Tembakan terus menghujani medan pertempuran, menciptakan simfoni kematian yang tak kunjung usai. Beberapa anak buah Adrian mulai menunjukkan tanda-tanda kelelahan, peluh bercampur darah mengalir di wajah mereka. Mereka masih berusaha bertahan, tetapi perlahan, semangat mereka mulai luntur.
"Bos... Kita nggak akan bisa bertahan lebih lama. Peluru kita hampir habis..." seorang anak buahnya berkata dengan suara putus asa, tangannya bergetar saat memasukkan peluru terakhir ke magazinnya.

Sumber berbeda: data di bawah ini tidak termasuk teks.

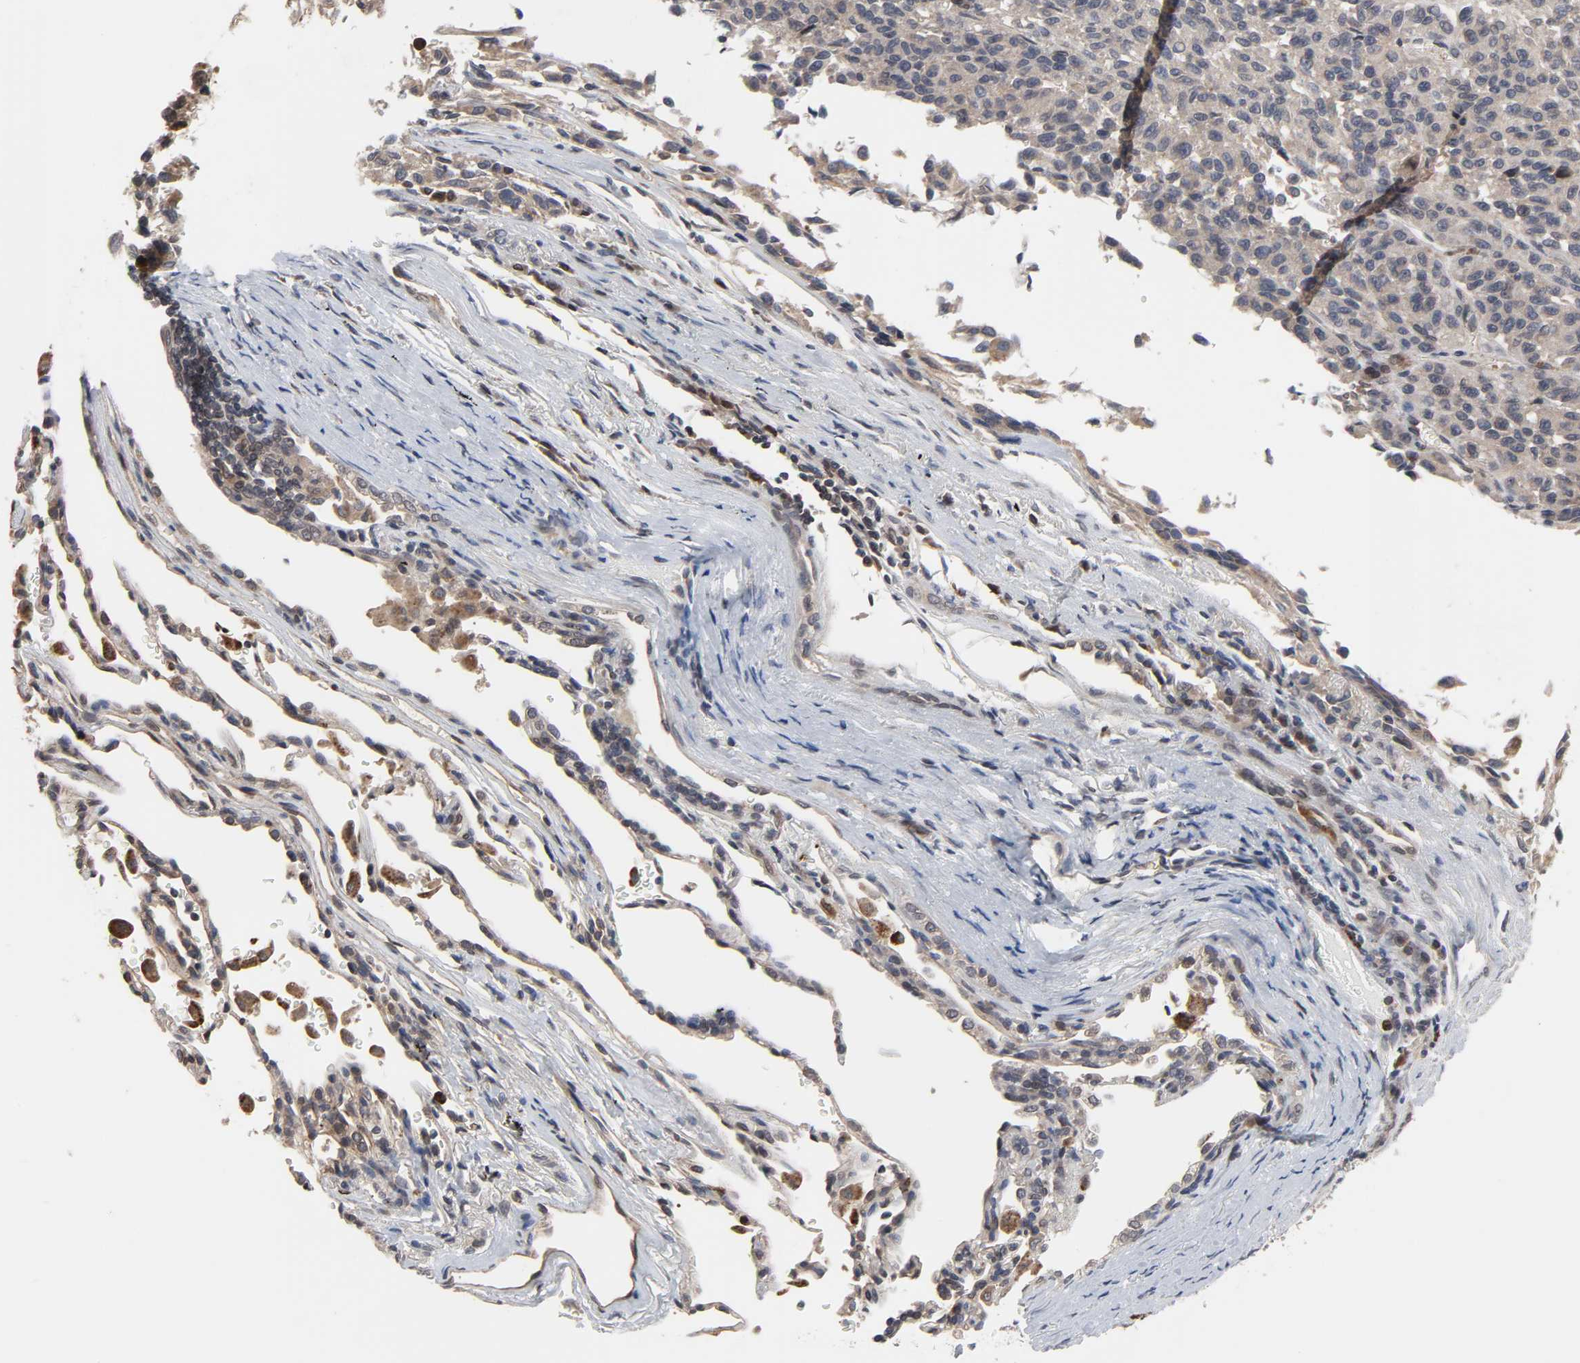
{"staining": {"intensity": "weak", "quantity": ">75%", "location": "cytoplasmic/membranous"}, "tissue": "melanoma", "cell_type": "Tumor cells", "image_type": "cancer", "snomed": [{"axis": "morphology", "description": "Malignant melanoma, Metastatic site"}, {"axis": "topography", "description": "Lung"}], "caption": "The micrograph demonstrates a brown stain indicating the presence of a protein in the cytoplasmic/membranous of tumor cells in malignant melanoma (metastatic site).", "gene": "CCDC175", "patient": {"sex": "male", "age": 64}}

Adrian menggertakkan giginya. Dia tahu betul situasi mereka semakin buruk. Satu per satu anak buahnya tumbang, sementara musuh masih berdatangan dengan jumlah yang tak kunjung berkurang.
Dari kejauhan, suara langkah kaki terdengar semakin mendekat, langkah-langkah mantap yang menandakan bahwa Kelabang Hitam dan tentara bayaran mereka mulai merasa kemenangan sudah di tangan. Siluet mereka terlihat semakin jelas di balik kepulan asap, bergerak dengan percaya diri seolah tinggal menunggu waktu sebelum mereka menghabisi sisa pasukan Naga Besi.
Adrian menarik napas dalam, merasakan panas darah yang mengalir dari luka di lengannya. Matanya tetap tajam, pikirannya bekerja cepat. Dia menolak mati di tempat ini, menolak menyerah tanpa memberikan perlawanan terakhir yang berarti.
Di antara nyala api yang memantulkan bayangan kejam di wajahnya, Adrian berbisik pelan, nyaris seperti sumpah kepada dirinya sendiri. "Kita belum kalah. Selama kita masih bernapas... Kita belum kalah."
Lalu, dengan gerakan cepat, dia meraih radio di jaketnya dan menekan tombol komunikasi, menghubungi seluruh anak buah yang masih bisa mendengar.
"Bersiap untuk serangan terakhir. Kita tidak akan lari. Kita akan membuat mereka menyesal datang ke sini."
Di ujung lain, suara-suara kelelahan menjawab, tetapi tak ada satu pun yang menolak. Mereka tahu, tak ada pilihan lain. Mereka hanya bisa bertarung... atau mati.